- Native name: 市村 鉄之助
- Born: 1854 Ōgaki Domain, Mino Province, Japan
- Died: 1873 (aged 18–19)
- Allegiance: Tokugawa bakufu
- Branch: Shinsengumi
- Service years: 1867—1869
- Conflicts: Boshin War: Battle of Toba–Fushimi; Battle of Koshu-Katsunuma; Battle of Bonari Pass; Battle of Futamata; Battle of Hakodate;
- Relations: Ichimura Hanemoki (father) Ichimura Tatsunosuke (brother)

= Ichimura Tetsunosuke =

Japanese Shinsengumi member

Ichimura Tetsunosuke (市村 鉄之助) was a Japanese member of the Shinsengumi and Hijikata Toshizō's page. Although commonly believed to be a fictional character, Ichimura Tetsunosuke was a real member of the Shinsengumi.

==History==
Born in 1854, Tetsunosuke was the third son of Ichimura Hanemoki of the Ōgaki Domain, Mino Province, Japan. In 1859, his father was expelled from the Ōgaki Domain, so he was raised in a village in Ōmi Province (present day Nagahama, Shiga Prefecture) and lived with his close relatives there.

In 1867, he joined the Shinsengumi with his older brother Ichimura Tatsunosuke (1846 – March 15, 1872) when he was 14 years old and was the attendant of Vice Commander Hijikata Toshizō.

In 1868, Tatsunosuke left the Kōyō Chinbutai (the renamed Shinsengumi) after the Battle of Kōshū-Katsunuma. However, Tetsunosuke decided to stay with the group. He and the group continued to fight in Aizu, Sendai and later arrived at Republic of Ezo.

During the final battle of the Boshin War, the Battle of Hakodate, Ichimura Tetsunosuke was summoned by Hijikata on June 14 (lunar calendar May 5), 1869, to a private room in an inn. There, Ichimura was entrusted with Hijikata's death poem, a katana, a letter, a photograph of Hijikata, and several strands of Hijikata's hair. He was instructed to bear them to the home of Satō Hikogorō (Hijikata's brother-in-law) in Hino. Ichimura insisted on staying with Hijikata's side and fight to the death, asked him to look for someone else to deliver them, but Hijikata threatened to kill him should he refused to obey him.

Ichimura reluctantly carried out his orders and left. As he departed from the fortress Goryōkaku, he looked back and saw someone who he believed to be Hijikata watching him from the distance through a small opening in the gate.

He later learned of his master's death on the ship to Yokohama.

Ichimura arrived in Hino three months later. When he arrived at Satō's home he reported the news, and later recounted that there were none that did not weep.
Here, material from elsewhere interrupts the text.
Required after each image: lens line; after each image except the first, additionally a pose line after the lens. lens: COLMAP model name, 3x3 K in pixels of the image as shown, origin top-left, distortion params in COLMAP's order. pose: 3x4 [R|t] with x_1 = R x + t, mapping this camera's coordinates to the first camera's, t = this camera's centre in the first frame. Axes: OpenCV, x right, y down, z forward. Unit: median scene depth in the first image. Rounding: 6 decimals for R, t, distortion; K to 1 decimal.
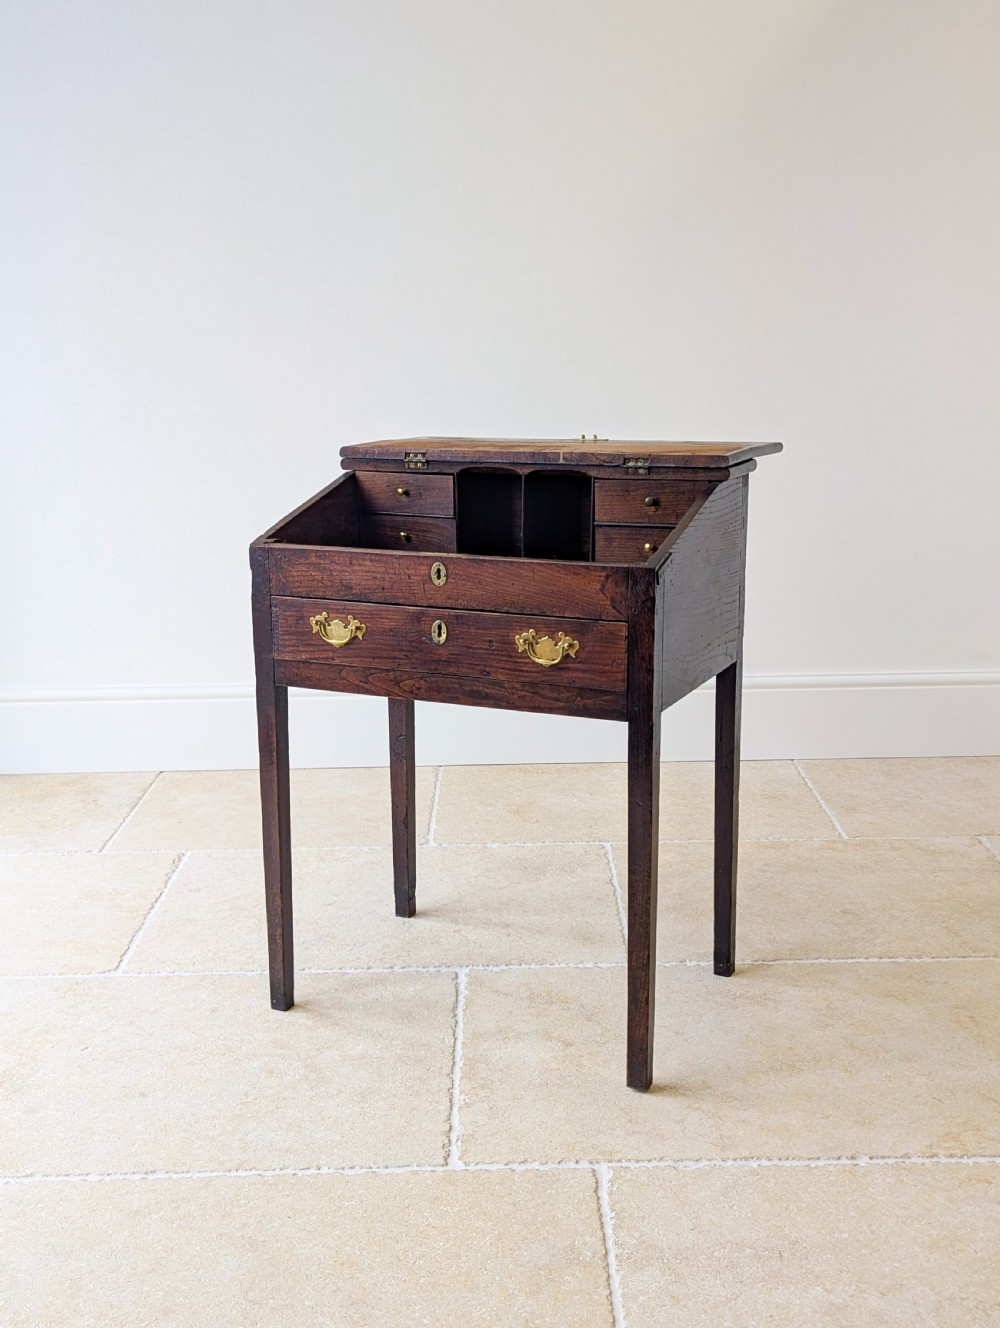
lens RADIAL K [[1505.8, 0, 526.3], [0, 1505.8, 660.5], [0, 0, 1]] dist [0.050999, 0.009152]
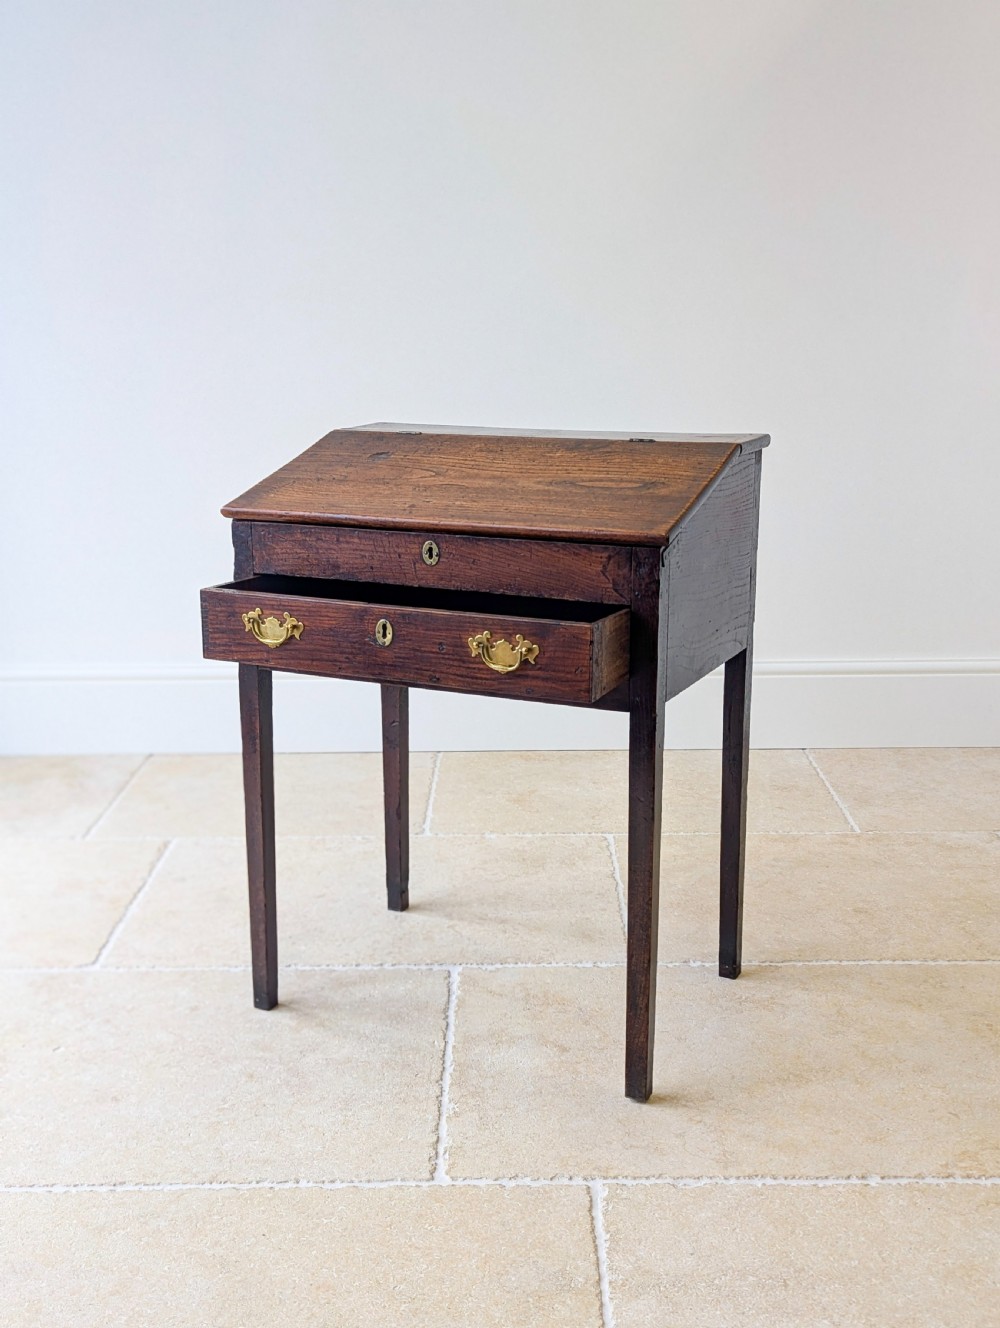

Ichimura stayed at Sato's house for two to three years. Later, he returned to Ōgaki, where he was reunited with his brother Tatsunosuke.

==Death==
There are a few theories regarding the date of Ichimura Tetsunosuke's death. It is believed that he died from an illness in his house in Ōgaki in 1873, but according to the relatives of Shimada Kai and tradition of the Kishi family, Tetsunosuke joined Saigō Takamori's army and died during the Satsuma Rebellion in 1877. Therefore, the date of his death is uncertain.

==In popular culture==
Ichimura Tetsunosuke is the protagonist of the manga and anime series Peacemaker Kurogane, which focuses around the exploits of the famous Shinsengumi. He is 15 years old (16 in the manga) and rather short. His brother Tatsunosuke also joins him for the series.

Ichimura is also featured in the anime series, Intrigue in the Bakumatsu - Irohanihoheto, Katsugeki/Touken Ranbu, the short OVA Hijikata Toshizou - Shiro no Kiseki, video game Fu-un Bakumatsu-den and in NHK's 2011 series Shinsengumi Keppuroku.

Ichimura is portrayed by Sosuke Ikematsu in NHK's Shinsengumi!!: Hijikata Toshizo Saigo no Ichinichi.

Ichimura is also a supporting character in Shin Teito Monogatari, the prequel to the bestselling historical fantasy novel Teito Monogatari (Hiroshi Aramata).

Gintama character Sasaki Tetsunosuke is loosely based on him, being a new Shinsengumi recruit and assistant to Hijikata Toshirō (based on Hijikata Toshizō), but also as a younger brother to Sasaki Isaburō (based on Mimawarigumi member Sasaki Tadasaburō, presumed to be the one who orchestrated the assassination of Sakamoto Ryōma, which is also present in the series as Sakamoto Tatsuma).